PROMPT =
Would you transcribe each of the entries exactly, with nothing added or dropped?

PROVIDED RECORDS =
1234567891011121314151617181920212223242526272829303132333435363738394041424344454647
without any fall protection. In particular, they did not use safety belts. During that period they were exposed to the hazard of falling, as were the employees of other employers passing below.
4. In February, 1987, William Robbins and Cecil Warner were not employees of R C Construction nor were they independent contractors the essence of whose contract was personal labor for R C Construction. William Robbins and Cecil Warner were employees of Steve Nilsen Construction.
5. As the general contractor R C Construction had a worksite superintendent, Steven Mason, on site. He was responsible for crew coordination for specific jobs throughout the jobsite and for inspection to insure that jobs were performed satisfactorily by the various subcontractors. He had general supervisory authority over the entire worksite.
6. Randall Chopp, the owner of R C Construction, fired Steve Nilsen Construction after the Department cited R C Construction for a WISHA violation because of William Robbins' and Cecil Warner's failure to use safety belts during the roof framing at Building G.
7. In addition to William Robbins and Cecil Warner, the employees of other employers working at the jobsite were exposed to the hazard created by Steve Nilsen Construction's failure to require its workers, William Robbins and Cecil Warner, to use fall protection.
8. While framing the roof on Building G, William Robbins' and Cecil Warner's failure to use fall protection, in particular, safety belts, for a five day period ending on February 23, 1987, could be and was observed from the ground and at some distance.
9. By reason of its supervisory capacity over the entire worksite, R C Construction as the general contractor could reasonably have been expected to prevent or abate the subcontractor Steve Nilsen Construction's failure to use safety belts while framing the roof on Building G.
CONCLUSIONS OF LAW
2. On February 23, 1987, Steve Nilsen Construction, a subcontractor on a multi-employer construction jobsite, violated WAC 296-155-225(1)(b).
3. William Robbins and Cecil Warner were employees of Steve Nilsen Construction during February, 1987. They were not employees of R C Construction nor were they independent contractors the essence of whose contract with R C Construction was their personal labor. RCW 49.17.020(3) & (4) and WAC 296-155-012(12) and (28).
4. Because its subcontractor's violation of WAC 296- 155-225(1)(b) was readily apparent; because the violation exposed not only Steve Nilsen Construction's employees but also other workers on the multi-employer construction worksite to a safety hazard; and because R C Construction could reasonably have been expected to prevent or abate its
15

ANSWER TO THIS TASK =
1234567891011121314151617181920212223242526272829303132333435363738394041424344454647
without any fall protection. In particular, they did not use safety belts. During that period they were exposed to the hazard of falling, as were the employees of other employers passing below.
4. In February, 1987, William Robbins and Cecil Warner were not employees of R C Construction nor were they independent contractors the essence of whose contract was personal labor for R C Construction. William Robbins and Cecil Warner were employees of Steve Nilsen Construction.
5. As the general contractor R C Construction had a worksite superintendent, Steven Mason, on site. He was responsible for crew coordination for specific jobs throughout the jobsite and for inspection to insure that jobs were performed satisfactorily by the various subcontractors. He had general supervisory authority over the entire worksite.
6. Randall Chopp, the owner of R C Construction, fired Steve Nilsen Construction after the Department cited R C Construction for a WISHA violation because of William Robbins' and Cecil Warner's failure to use safety belts during the roof framing at Building G.
7. In addition to William Robbins and Cecil Warner, the employees of other employers working at the jobsite were exposed to the hazard created by Steve Nilsen Construction's failure to require its workers, William Robbins and Cecil Warner, to use fall protection.
8. While framing the roof on Building G, William Robbins' and Cecil Warner's failure to use fall protection, in particular, safety belts, for a five day period ending on February 23, 1987, could be and was observed from the ground and at some distance.
9. By reason of its supervisory capacity over the entire worksite, R C Construction as the general contractor could reasonably have been expected to prevent or abate the subcontractor Steve Nilsen Construction's failure to use safety belts while framing the roof on Building G.
CONCLUSIONS OF LAW
2. On February 23, 1987, Steve Nilsen Construction, a subcontractor on a multi-employer construction jobsite, violated WAC 296-155-225(1)(b).
3. William Robbins and Cecil Warner were employees of Steve Nilsen Construction during February, 1987. They were not employees of R C Construction nor were they independent contractors the essence of whose contract with R C Construction was their personal labor. RCW 49.17.020(3) & (4) and WAC 296-155-012(12) and (28).
4. Because its subcontractor's violation of WAC 296- 155-225(1)(b) was readily apparent; because the violation exposed not only Steve Nilsen Construction's employees but also other workers on the multi-employer construction worksite to a safety hazard; and because R C Construction could reasonably have been expected to prevent or abate its
15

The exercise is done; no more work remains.